Thu. Apr 25th, 2024

“It’s like a poultry polka party in your pants!” reads the back caption on the DVD case of “Robot Chicken: Season One.” Readers, strap on your pocket protectors and hang on to your bong sliders, because here comes the next biggest thing to hit nerds and stoners since the bully in high school. “Robot Chicken” is touted as one of the newer cartoon sensations on Cartoon Network’s late night Adult Swim programming block, featuring adult oriented animation such as “Aqua Teen Hunger Force” and “Harvey Birdman, Attorney at Law.” If you’ve never heard of these shows, don’t worry! It probably means that you go out at night, like most people.

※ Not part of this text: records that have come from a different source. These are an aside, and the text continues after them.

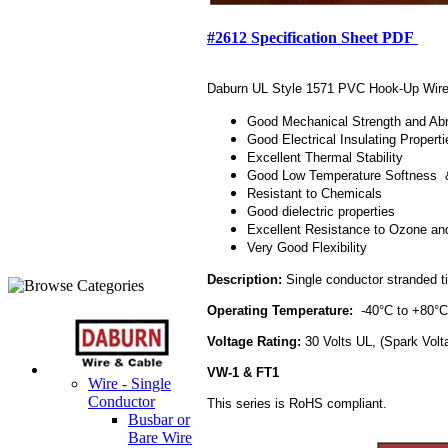
#2612 Specification Sheet PDF
Daburn UL Style 1571 PVC Hook-Up Wire ex
Good Mechanical Strength and Ab
Good Electrical Insulating Properti
Excellent Thermal Stability
Good Low Temperature Softness & 
Resistant to Chemicals
Good dielectric properties
Excellent Resistance to Ozone an
Very Good Flexibility
Description:
Single conductor stranded tin
Operating Temperature:
-40°C to +80
Voltage Rating:
30 Volts UL, (Spark Vol
VW-1 & FT1
Wire - Single
Conductor
This series is RoHS compliant.
Busbar or
Bare Wire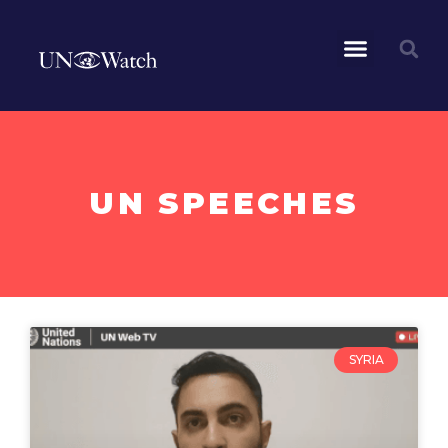
UN SPEECHES
SYRIA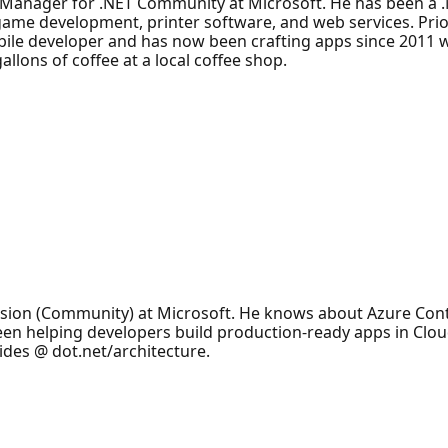
Manager for .NET Community at Microsoft. He has been a .
 game development, printer software, and web services. Prio
le developer and has now been crafting apps since 2011 wi
allons of coffee at a local coffee shop.
ision (Community) at Microsoft. He knows about Azure Cont
been helping developers build production-ready apps in Clo
ides @ dot.net/architecture.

All teasing aside, “Robot Chicken” is the brainchild of Seth Green (Scott Evil in the “Austin Powers” series) and Matthew Senreich. The only apparent plotline I can discern appears in the opening credits of each episode, where a mad scientist rebuilds a dead chicken he finds lying in the street with robotic parts and forces him to watch TV. Adultswim.com labels the show as “Old-school stop motion animation and fast-paced satire.where action figures find new life as players in frenetic sketch comedy.it’s television formulated for the Attention Deficit Disorder generation.”

Each 12 minute episode (on the 20 episode DVD) is divided up into a number of fast-moving segments, ranging from 10 seconds to five minutes, where action figures and claymations of pop culture “icons” such as Superman and the A-Team appear in various off-the-wall sketches. For example, the first episode, titled “The Deep End” features a segment called “Real World: Metropolis,” in which superheroes such as Batman, Wonder Woman and the Incredible Hulk live together in true MTV fashion. Mayhem ensues.

Other vignettes include Ryan Seacrest in “Zombie Idol” and “Unsolved Mysteries: Who Killed Christmas?” featuring the claymation characters from the Christmas classic, “Year Without a Santa Claus.” Some of the sketches are genuinely funny, with witty takes on the absurdities of American pop culture, while some fall flat, with potty humor and mindless violence.

My take on the show is that if you’re going to make a show out of short cartoon sketches, each and every one should be laugh out loud funny. If some only bring very limited laughter, then that brings the overall quality of the show down greatly. Unfortunately, the majority of the segments do flop. Therefore, “Robot Chicken Season One” gets a poultry – I mean paltry-C-.